The Liverpool Care Pathway (LCP) was developed by specialists in palliative care to improve the management of dying patients but its implementation was dogged by controversy leading to the establishment of an independent review.
The review, chaired by Crossbench Peer Baroness Neuberger, published its report in July.
It concluded that the LCP should be phased out ‘over the next 6 to 12 months’ and replaced by an individual end of life care plan, ‘backed up by good practice guidance specific to disease groups’.
The Government backed the recommendations and said it would ‘consider fully’ the committee’s recommendations over the coming months, to inform ‘a full system-wide response to the review’s recommendations in the autumn’.
The review highlighted a number of issues with the LCP, including, amongst others: specific gaps in evidence on the LCP; difficulty of diagnosing when a patient is actually going to die; issues with decision making and consent; lack of relatives’ involvement in the patient’s care plan; issues with hydration and nutrition; issues with sedation and pain management; a lack of clear accountability in decisions relating to the LCP; a lack of compassion in caring; scarce availability of staff at weekend or out-of-hours.
While acknowledging that prior to the introduction of the LCP ‘the care that patients received was variable and there were many examples of poor care’, the review panel made a number of recommendations for the introduction of an individual end of life care plan which should be developed by a coalition composed of various organisations.
The 44 recommendations made by the panel included the following:
- Patients should only be placed on the LCP or a similar approach by a senior responsible clinician in consultation with the healthcare team.
- Unless there is a very good reason, a decision to withdraw or not to start a life-prolonging treatment should not be taken during any ‘out of hours’ period.
- An urgent call for the NMC to issue guidance on end of life care.
- An end to incentive payments for use of the LCP and similar approaches.
- A new system-wide approach to improving the quality of care for the dying.
Along with the results of the review, the Department of Health published an Evidence briefing on pathways for the dying phase in end of life care, which formed part of the evidence base used by the independent review panel during its work.
Following the Government’s decision to implement the Review’s recommendations, Care Services Minister Norman Lamb sent a letter to the boards of all acute NHS Trusts asking them immediately to put into effect two actions:
- Undertake a clinical review, led by a senior clinician, of each patient who is currently being cared for using the LCP or a similar pathway for the final days and hours of life, to ensure that the care they are receiving is appropriate and that the patient, where possible, and their family is involved in decisions about end of life care; and
- Assure themselves that a senior clinician is assigned as the responsible clinician to be accountable for the care of every patient in the dying phase, now and in the future.
In addition, the Minister asked that all complaints about pathways for the dying should be ‘investigated properly’, with the appointment of an independent assessor if required.

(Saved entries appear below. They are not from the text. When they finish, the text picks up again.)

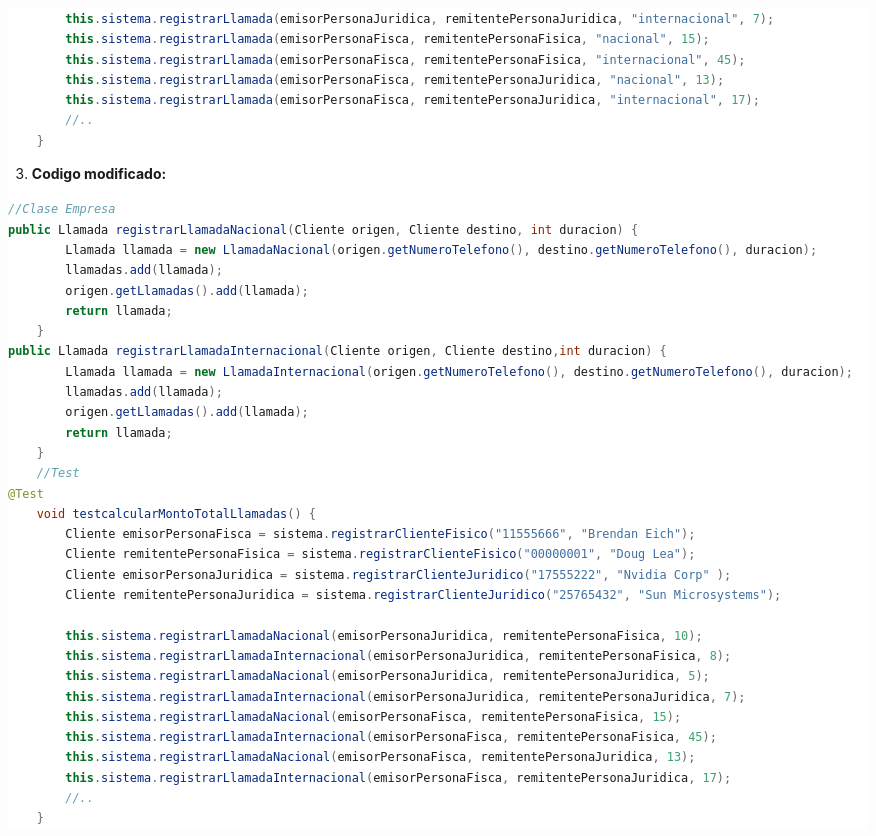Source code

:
 ```java
		this.sistema.registrarLlamada(emisorPersonaJuridica, remitentePersonaJuridica, "internacional", 7);
		this.sistema.registrarLlamada(emisorPersonaFisca, remitentePersonaFisica, "nacional", 15);
		this.sistema.registrarLlamada(emisorPersonaFisca, remitentePersonaFisica, "internacional", 45);
		this.sistema.registrarLlamada(emisorPersonaFisca, remitentePersonaJuridica, "nacional", 13);
		this.sistema.registrarLlamada(emisorPersonaFisca, remitentePersonaJuridica, "internacional", 17);
        //..
    }
```

3. **Codigo modificado:**
```java
//Clase Empresa
public Llamada registrarLlamadaNacional(Cliente origen, Cliente destino, int duracion) {
        Llamada llamada = new LlamadaNacional(origen.getNumeroTelefono(), destino.getNumeroTelefono(), duracion);
        llamadas.add(llamada);
        origen.getLlamadas().add(llamada);
        return llamada;
    }
public Llamada registrarLlamadaInternacional(Cliente origen, Cliente destino,int duracion) {
        Llamada llamada = new LlamadaInternacional(origen.getNumeroTelefono(), destino.getNumeroTelefono(), duracion);
        llamadas.add(llamada);
        origen.getLlamadas().add(llamada);
        return llamada;
    }
    //Test
@Test
	void testcalcularMontoTotalLlamadas() {
		Cliente emisorPersonaFisca = sistema.registrarClienteFisico("11555666", "Brendan Eich");
		Cliente remitentePersonaFisica = sistema.registrarClienteFisico("00000001", "Doug Lea");
		Cliente emisorPersonaJuridica = sistema.registrarClienteJuridico("17555222", "Nvidia Corp" );
		Cliente remitentePersonaJuridica = sistema.registrarClienteJuridico("25765432", "Sun Microsystems");

		this.sistema.registrarLlamadaNacional(emisorPersonaJuridica, remitentePersonaFisica, 10);
		this.sistema.registrarLlamadaInternacional(emisorPersonaJuridica, remitentePersonaFisica, 8);
		this.sistema.registrarLlamadaNacional(emisorPersonaJuridica, remitentePersonaJuridica, 5);
		this.sistema.registrarLlamadaInternacional(emisorPersonaJuridica, remitentePersonaJuridica, 7);
		this.sistema.registrarLlamadaNacional(emisorPersonaFisca, remitentePersonaFisica, 15);
		this.sistema.registrarLlamadaInternacional(emisorPersonaFisca, remitentePersonaFisica, 45);
		this.sistema.registrarLlamadaNacional(emisorPersonaFisca, remitentePersonaJuridica, 13);
		this.sistema.registrarLlamadaInternacional(emisorPersonaFisca, remitentePersonaJuridica, 17);
        //..
    }
```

Trusts should also consider whether new evidence exists that would warrant a re-examination by the trust of past complaints about the LCP, in light of the findings of the Review. Finally, they should appoint a Board member with the responsibility for overseeing any complaints about end of life care and for reviewing how end of life care is provided.

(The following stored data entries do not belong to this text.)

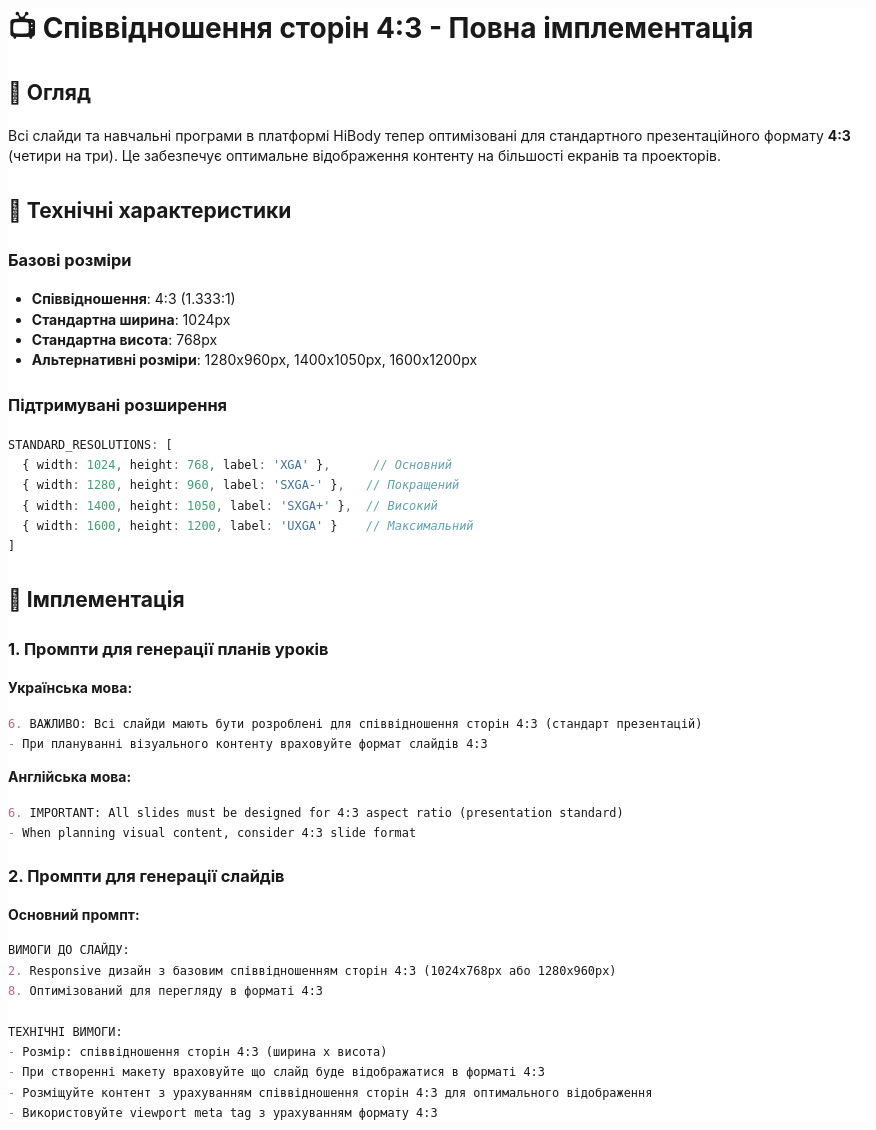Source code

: # 📺 Співвідношення сторін 4:3 - Повна імплементація

## 🎯 Огляд

Всі слайди та навчальні програми в платформі HiBody тепер оптимізовані для стандартного презентаційного формату **4:3** (четири на три). Це забезпечує оптимальне відображення контенту на більшості екранів та проекторів.

## 📐 Технічні характеристики

### Базові розміри
- **Співвідношення**: 4:3 (1.333:1)
- **Стандартна ширина**: 1024px
- **Стандартна висота**: 768px
- **Альтернативні розміри**: 1280x960px, 1400x1050px, 1600x1200px

### Підтримувані розширення
```typescript
STANDARD_RESOLUTIONS: [
  { width: 1024, height: 768, label: 'XGA' },      // Основний
  { width: 1280, height: 960, label: 'SXGA-' },   // Покращений  
  { width: 1400, height: 1050, label: 'SXGA+' },  // Високий
  { width: 1600, height: 1200, label: 'UXGA' }    // Максимальний
]
```

## 🔧 Імплементація

### 1. Промпти для генерації планів уроків

**Українська мова:**
```markdown
6. ВАЖЛИВО: Всі слайди мають бути розроблені для співвідношення сторін 4:3 (стандарт презентацій)
- При плануванні візуального контенту враховуйте формат слайдів 4:3
```

**Англійська мова:**
```markdown
6. IMPORTANT: All slides must be designed for 4:3 aspect ratio (presentation standard)
- When planning visual content, consider 4:3 slide format
```

### 2. Промпти для генерації слайдів

**Основний промпт:**
```markdown
ВИМОГИ ДО СЛАЙДУ:
2. Responsive дизайн з базовим співвідношенням сторін 4:3 (1024x768px або 1280x960px)
8. Оптимізований для перегляду в форматі 4:3

ТЕХНІЧНІ ВИМОГИ:
- Розмір: співвідношення сторін 4:3 (ширина x висота)
- При створенні макету враховуйте що слайд буде відображатися в форматі 4:3
- Розміщуйте контент з урахуванням співвідношення сторін 4:3 для оптимального відображення
- Використовуйте viewport meta tag з урахуванням формату 4:3
```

On 30 August it was announced that a Leadership Alliance for the Care of Dying People (LACDP) was being set up under the chairmanship of Dr Bee Wee, National Clinical Director for End of Life Care at NHS England, to respond to the Independent Review.

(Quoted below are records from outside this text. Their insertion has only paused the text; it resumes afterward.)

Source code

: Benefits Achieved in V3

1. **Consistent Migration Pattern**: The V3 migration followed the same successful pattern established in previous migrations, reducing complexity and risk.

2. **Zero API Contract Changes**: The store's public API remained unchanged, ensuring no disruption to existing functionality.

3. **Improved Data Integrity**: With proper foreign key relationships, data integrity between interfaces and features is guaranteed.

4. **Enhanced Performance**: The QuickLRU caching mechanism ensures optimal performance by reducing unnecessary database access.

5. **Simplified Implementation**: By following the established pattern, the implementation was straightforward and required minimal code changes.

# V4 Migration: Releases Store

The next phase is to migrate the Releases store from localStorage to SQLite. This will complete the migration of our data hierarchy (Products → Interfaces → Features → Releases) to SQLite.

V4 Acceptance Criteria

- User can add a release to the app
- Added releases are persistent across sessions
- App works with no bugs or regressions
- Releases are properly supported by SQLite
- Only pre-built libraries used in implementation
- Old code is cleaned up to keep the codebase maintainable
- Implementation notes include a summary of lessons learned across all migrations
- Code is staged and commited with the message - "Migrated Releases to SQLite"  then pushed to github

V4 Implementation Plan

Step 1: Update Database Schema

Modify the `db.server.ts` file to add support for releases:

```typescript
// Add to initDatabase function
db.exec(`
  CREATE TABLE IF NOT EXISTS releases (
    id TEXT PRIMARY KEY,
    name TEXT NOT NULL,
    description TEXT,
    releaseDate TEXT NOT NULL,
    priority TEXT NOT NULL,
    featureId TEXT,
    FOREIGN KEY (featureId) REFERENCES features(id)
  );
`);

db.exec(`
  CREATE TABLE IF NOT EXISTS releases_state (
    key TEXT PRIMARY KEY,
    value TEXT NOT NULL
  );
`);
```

NHS England, the Care Quality Commission (CQC), Department of Health (DH), General Medical Council (GMC), Health Education England (HEE), NHS Improving Quality (NHS IQ), Nursing and Midwifery Council (NMC) and the National Institute for Health and Care Excellence (NICE) have already signed up to join the alliance in order to:
- support everyone involved in the care of people who are dying to respond to the findings of the review;
- be the focal point for the system’s response to the findings and recommendations of the LCP review;
- provide guidance on what needs to occur in place of the LCP;
- consider how best health and social sector can address the recommendations in the review about the accountability and responsibility of individual clinicians, out of hours decisions, nutrition and hydration and communication with the patient and their relatives or carers
- map existing guidance, training and development factors that might affect the adoption of good practice.
The new leadership alliance has a great challenge before it, but I hope that it is able to reach a strong evidence-based census about the next steps forward to ensure that dying patients in Britain are optimally cared for.
It will need to move quickly if public confidence is to be effectively restored.